Stewart leaves his post perhaps a bit more optimistic than Postman. For Stewart, “the good news is this. Bullshitters have gotten pretty lazy. And their work is easily detected” (Stewart 2015, 04:02–04:10), but Stewart’s own show and Postman’s Amusing Ourselves to Death demonstrate that the modern medium-metaphor can withstand “easy detection.” Postman suggested, at wit’s end, that we might “[r]equire all political commercials to be preceded by a short statement to the effect that common sense has determined that watching political commercials is hazardous to the intellectual health of the community” (2006, 159). Sadly, the 2002 Bipartisan Campaign Reform Act (also known as the McCain–Feingold Act) that requires candidates, interest groups, and political parties to add an “I approve this message” to every advertisement has made only memes and not a dent of difference in our discourse.

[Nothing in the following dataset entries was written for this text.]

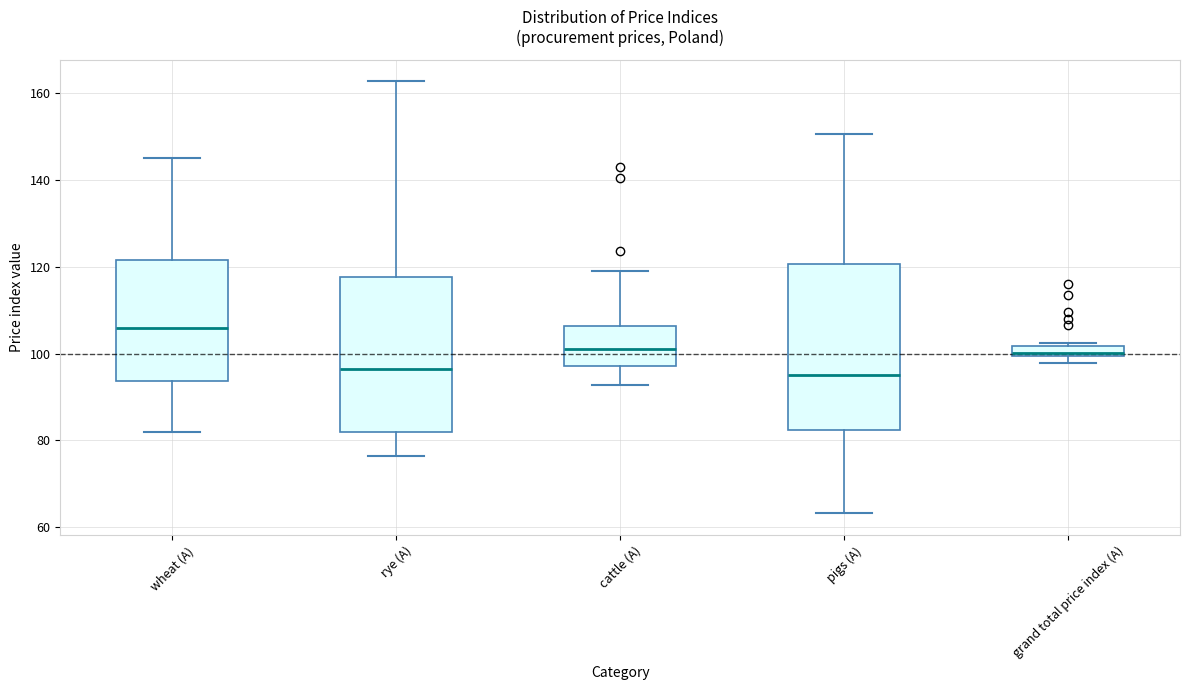

Where does the lower whisker of the box for rye (A) end on the y-axis? The values are not printed on the chart, so give them approximately, as read against the axis.

76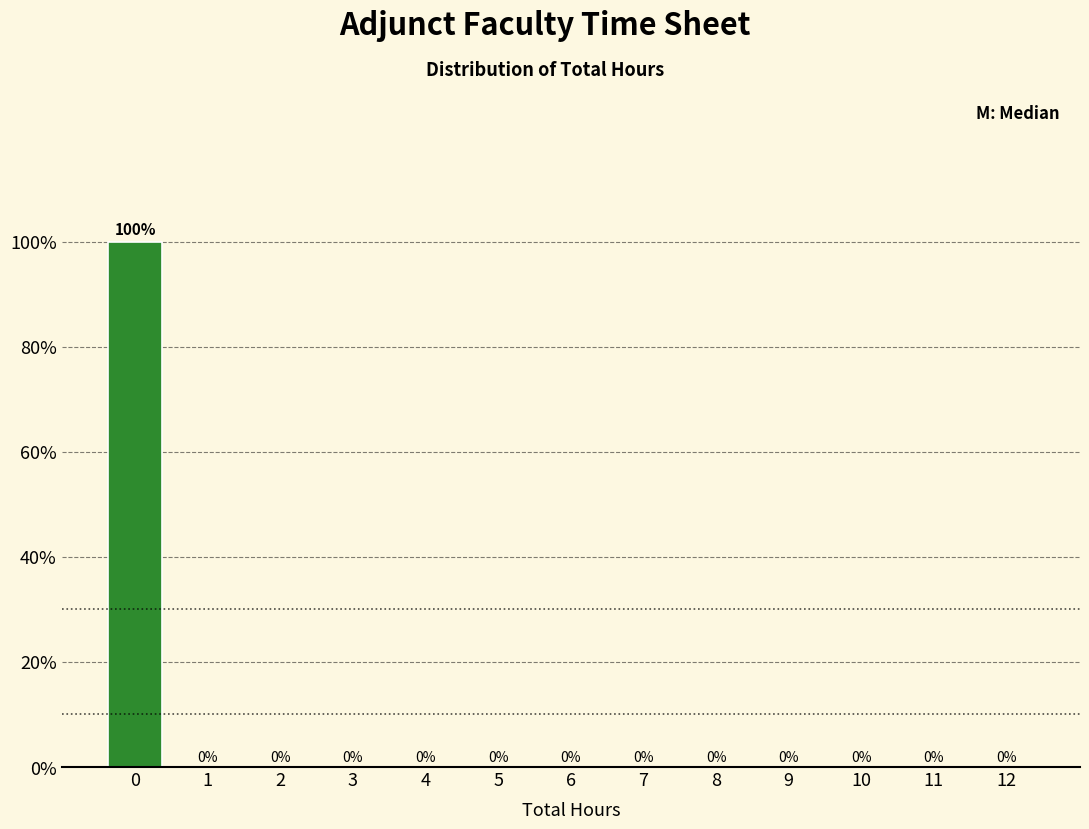

Reading right to left, what are all the values shown in this chart?

12=0	11=0	10=0	9=0	8=0	7=0	6=0	5=0	4=0	3=0	2=0	1=0	0=100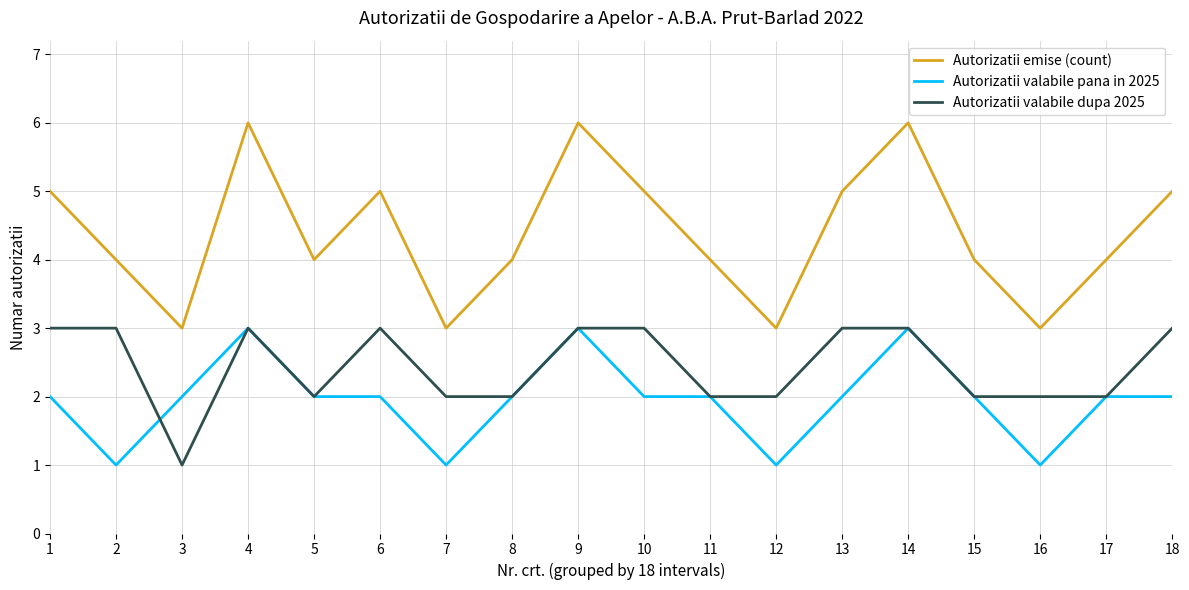

Does the chart have visible grid lines?

Yes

All hope is perhaps not lost, but, like those from Stewart, we should not keep failing to heed Postman’s final words:

The problem, in any case, does not reside in what people watch. The problem is in that we watch. The solution must be found in how we watch. … What I suggest here as a solution is what Aldous Huxley suggested, as well. And I can do no better than he. He believed with H. G. Wells that we are in a race between education and disaster, and he wrote continuously about the necessity of our understanding the politics and epistemology of media. For in the end, he was trying to tell us that what afflicted the people in Brave New World was not that they were laughing instead of thinking, but that they did not know what they were laughing about and why they had stopped thinking (Postman 2006, 160–163, emphasis original).